#### Data for review

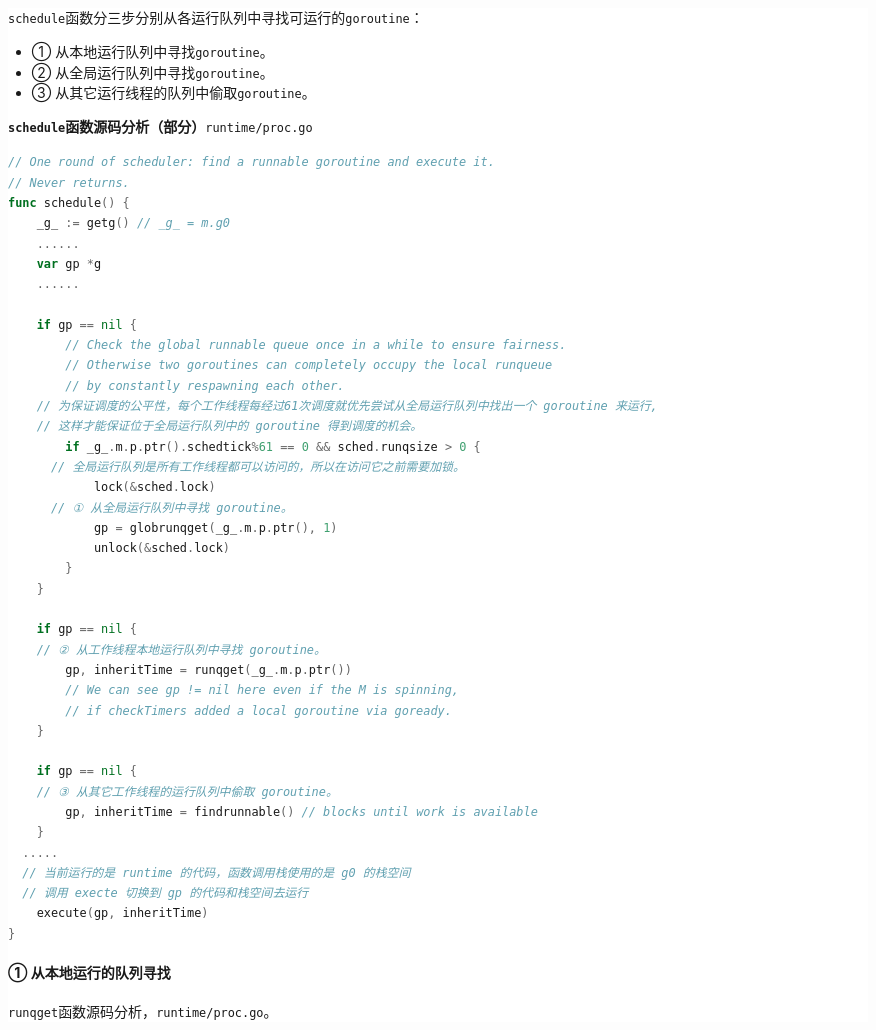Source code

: `schedule`函数分三步分别从各运行队列中寻找可运行的`goroutine`：

* ① 从本地运行队列中寻找`goroutine`。
* ② 从全局运行队列中寻找`goroutine`。
* ③ 从其它运行线程的队列中偷取`goroutine`。

**`schedule`函数源码分析（部分）**`runtime/proc.go`

```go
// One round of scheduler: find a runnable goroutine and execute it.
// Never returns.
func schedule() {
	_g_ := getg() // _g_ = m.g0
	......	
	var gp *g
	......
 
	if gp == nil {
		// Check the global runnable queue once in a while to ensure fairness.
		// Otherwise two goroutines can completely occupy the local runqueue
		// by constantly respawning each other.
    // 为保证调度的公平性，每个工作线程每经过61次调度就优先尝试从全局运行队列中找出一个 goroutine 来运行,
    // 这样才能保证位于全局运行队列中的 goroutine 得到调度的机会。
		if _g_.m.p.ptr().schedtick%61 == 0 && sched.runqsize > 0 {
      // 全局运行队列是所有工作线程都可以访问的，所以在访问它之前需要加锁。
			lock(&sched.lock)
      // ① 从全局运行队列中寻找 goroutine。
			gp = globrunqget(_g_.m.p.ptr(), 1)
			unlock(&sched.lock)
		}
	}
  
	if gp == nil {
    // ② 从工作线程本地运行队列中寻找 goroutine。
		gp, inheritTime = runqget(_g_.m.p.ptr())
		// We can see gp != nil here even if the M is spinning,
		// if checkTimers added a local goroutine via goready.
	}
  
	if gp == nil {
    // ③ 从其它工作线程的运行队列中偷取 goroutine。
		gp, inheritTime = findrunnable() // blocks until work is available
	}
  .....
  // 当前运行的是 runtime 的代码，函数调用栈使用的是 g0 的栈空间
  // 调用 execte 切换到 gp 的代码和栈空间去运行
	execute(gp, inheritTime)
}
```

#### ① 从本地运行的队列寻找

`runqget`函数源码分析，`runtime/proc.go`。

########

→ What to do
In the entries above, identify every line with the string "从全局运行队列中寻找".

→ Solution to this task
* ② 从全局运行队列中寻找`goroutine`。
      // ① 从全局运行队列中寻找 goroutine。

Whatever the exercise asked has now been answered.